- [Available data]:
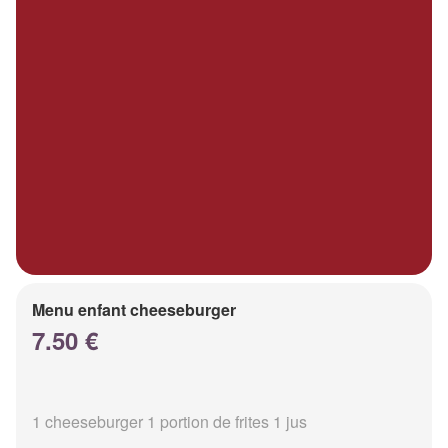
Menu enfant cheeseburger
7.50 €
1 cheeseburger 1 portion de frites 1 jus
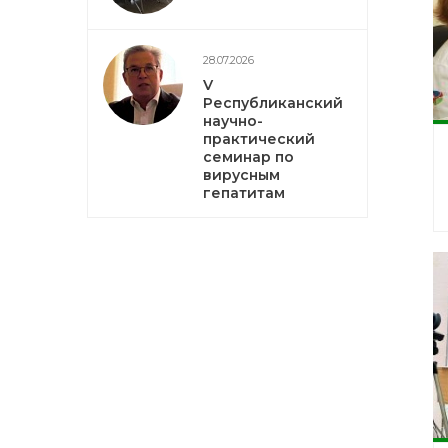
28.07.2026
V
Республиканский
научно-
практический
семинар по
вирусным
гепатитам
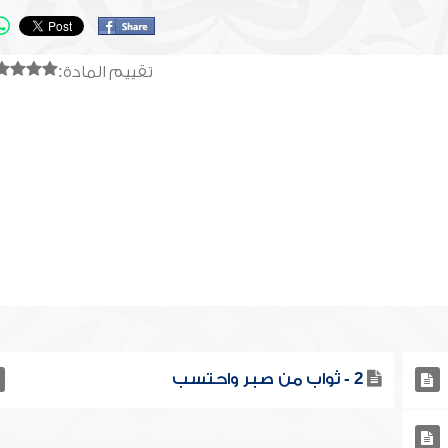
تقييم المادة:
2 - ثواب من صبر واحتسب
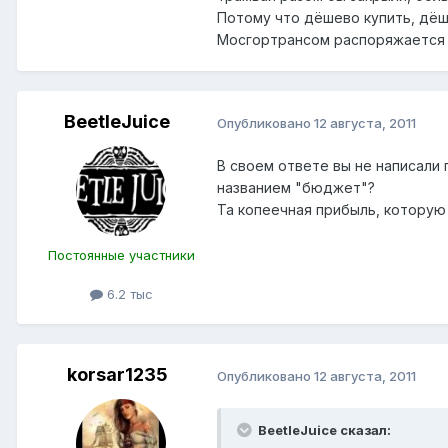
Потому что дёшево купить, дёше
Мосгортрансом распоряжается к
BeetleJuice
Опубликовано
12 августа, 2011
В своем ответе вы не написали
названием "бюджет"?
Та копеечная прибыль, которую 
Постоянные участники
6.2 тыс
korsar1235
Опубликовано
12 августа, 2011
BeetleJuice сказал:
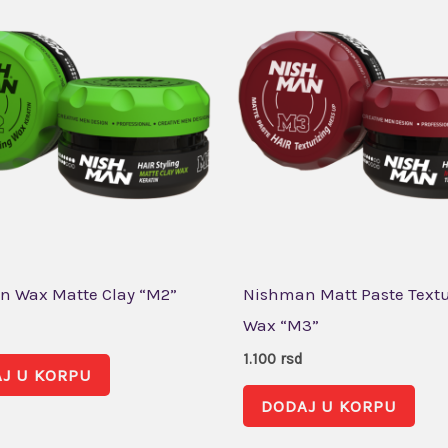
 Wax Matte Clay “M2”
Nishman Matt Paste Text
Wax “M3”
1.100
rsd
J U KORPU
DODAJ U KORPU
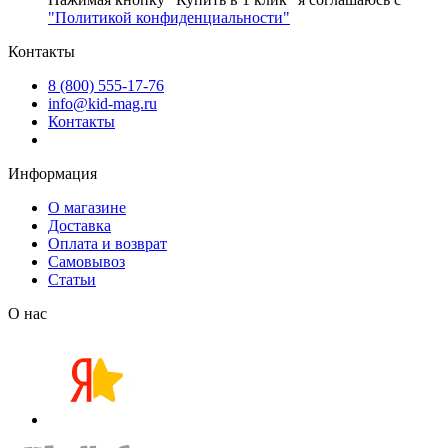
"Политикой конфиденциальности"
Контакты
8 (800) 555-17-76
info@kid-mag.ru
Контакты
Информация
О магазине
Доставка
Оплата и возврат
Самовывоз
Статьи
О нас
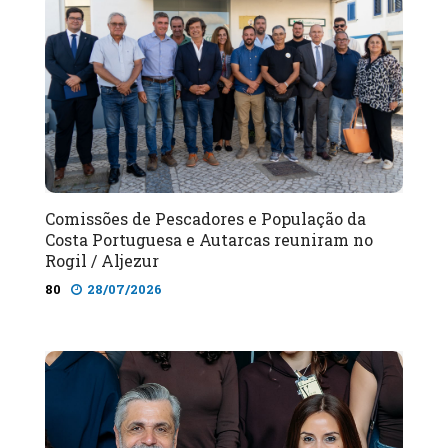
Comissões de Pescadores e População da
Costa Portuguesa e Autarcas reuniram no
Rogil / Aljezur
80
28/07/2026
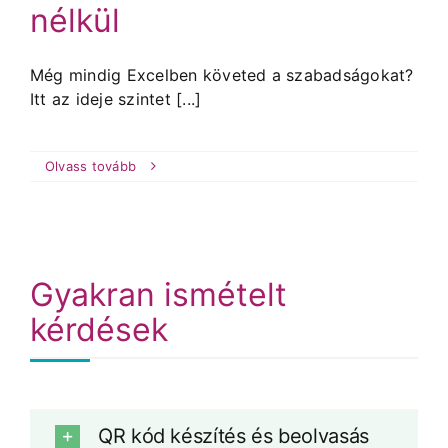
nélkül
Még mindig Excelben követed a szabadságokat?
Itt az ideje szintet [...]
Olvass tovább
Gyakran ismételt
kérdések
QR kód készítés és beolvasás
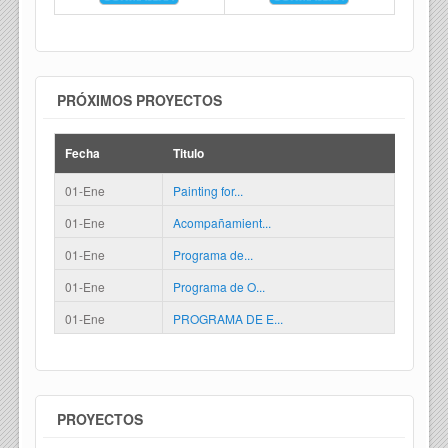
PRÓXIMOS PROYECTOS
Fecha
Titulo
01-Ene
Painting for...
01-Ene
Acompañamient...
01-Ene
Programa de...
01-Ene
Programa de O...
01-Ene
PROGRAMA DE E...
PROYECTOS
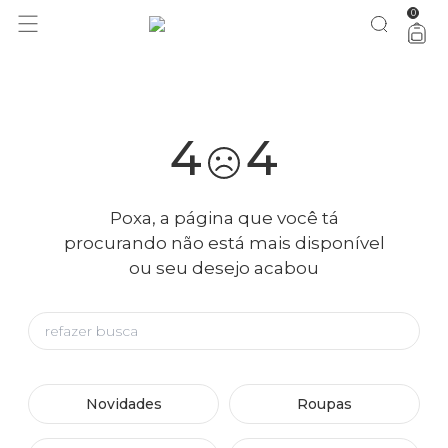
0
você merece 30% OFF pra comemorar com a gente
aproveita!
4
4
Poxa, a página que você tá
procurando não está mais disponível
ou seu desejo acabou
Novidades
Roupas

- [About this task]: In the records above, find every line that contains the word "você" and copy it.

- [Solution for this exercise]:
você merece 30% OFF pra comemorar com a gente
Poxa, a página que você tá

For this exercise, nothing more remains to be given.